§ EXCERPTED PASSAGE:
════════════════
Robin R. Wang is Professor of Philosophy at Loyola Marymount University, Los Angeles and The Berggruen fellow (2016-17) at The Center for Advanced Study in the Behavioral Sciences (CASBS), Stanford University. Her teaching and research center on Chinese and Comparative Philosophy, particularly on Daoist Philosophy, Women and Gender in Chinese thought and culture.
Dao Aesthetics: Ways of Opening to Sublime Experiences and Transforming Beautifully
This essay presents three specific Daoist approaches to aesthetics tidao 體道 (embodiment of Dao), hedao 合道 (alignment with Dao), and dedao 得道 (obtaining Dao) to illustrate that beauty is not a judgment on life but actually life itself, where living is aesthetification for its own sake. The central concerns and practices for Dao aesthetics are about generating and designing the very conditions for making life and livelihood delightful, meaningful, and significant. Taking these features as a whole, they manifest the quality of human existence and the meaning of aesthetic life and also offer a conceptual framework through which Dao aesthetics can be apprehended and appreciated. When human life flows with Dao as the paramount way to become beautiful and sublime at all levels, a 造化 zaohua (creative transformation) of an aesthetic existence will take place.
Thomas Leddy is Professor of Philosophy at San Jose State University. His book The Extraordinary in the Ordinary: The Aesthetics of Everyday Life was published by Broadview Press. He has published articles in The Journal of Aesthetics and Art Criticism, in Contemporary Aesthetics, and elsewhere
Everyday Aesthetics of Taking a Walk -- with Zhuangzi
Everyday aesthetics is a relatively new sub-discipline within philosophical aesthetics which evolved out of the aesthetics of the environment first developed in the 1980s. One can say today that aesthetics includes both philosophy of art and philosophy of environment of which the latter includes both natural aesthetics and the aesthetics of non-natural environments, or “everyday aesthetics.” Everyday aesthetics includes not only environments but also the objects and events within such environments. This paper is on the aesthetics of a walk in one’s neighborhood, such a walk including both natural and non-natural environments with no clear boundaries between the two. Distinctive of the everyday walk are micro-aesthetic properties such as the (mildly) interesting, and the (mildly) funny. Also distinctive is the relatively non-verbal nature of much aesthetic appreciation. Contrary to some critics of everyday aesthetics (for example Downing), everyday aesthetics does not require discourse or argument to be legitimate as a domain of aesthetics. I draw first from Gumbrecht’s Heideggerian concept of “presence” and then, at greater length, from Zhuangzi’s idea of spontaneity to develop this idea of non-verbal or minimally verbal aesthetic experience of the everyday. In the end I suggest that the Taoist concept of oneness can be experienced in a non-religious way by contemporary atheists.
════════════════
§ PROVIDED DATA:
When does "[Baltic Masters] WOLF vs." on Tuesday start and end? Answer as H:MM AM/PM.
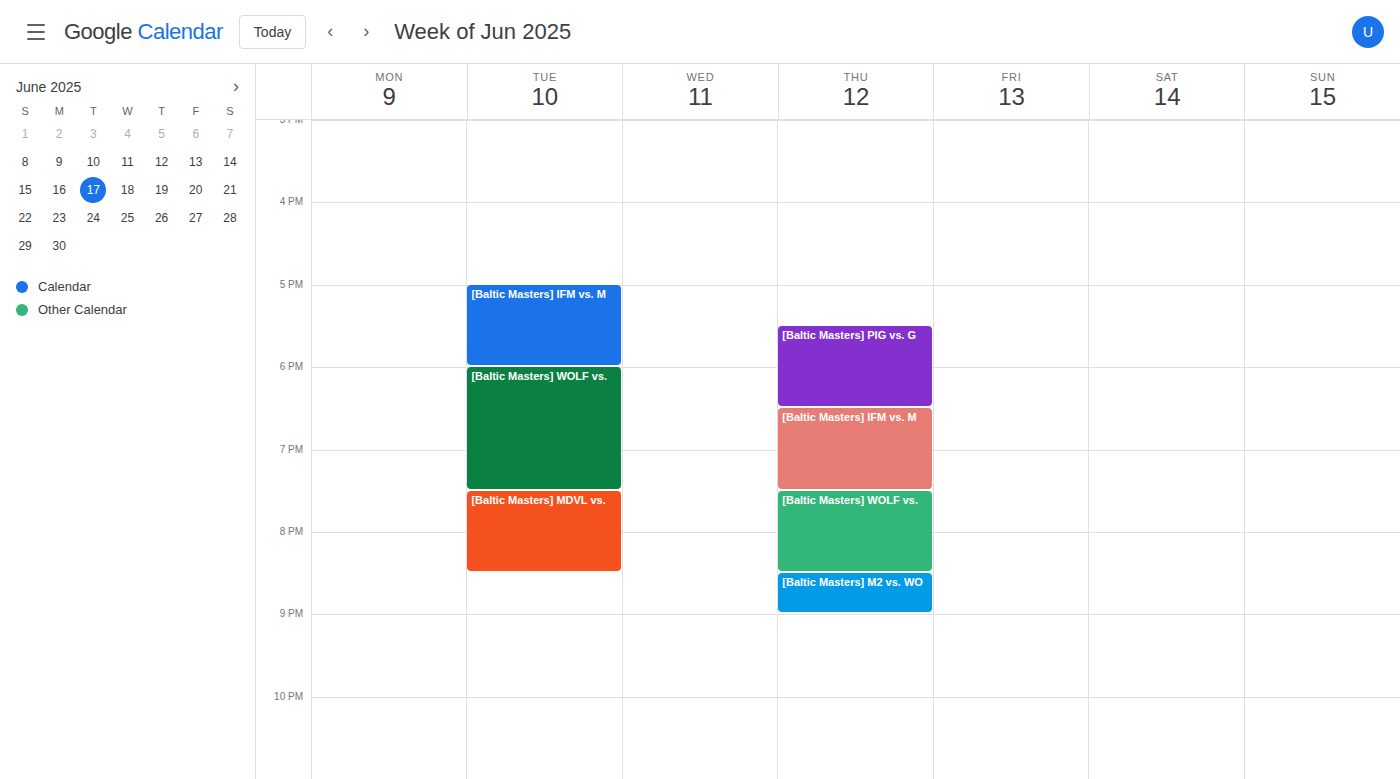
════════════════
§ WRITTEN EXERCISE:
Answer these questions using the philosophy abstracts:
(a) At which university is Thomas Leddy Professor of Philosophy?
(b) What English gloss does the text give for dedao 得道?
(c) In what decade was the aesthetics of the environment first developed?
The data were drawn from a different source than the text.

§ ANSWER:
(a) San Jose State University
(b) Obtaining Dao
(c) The 1980s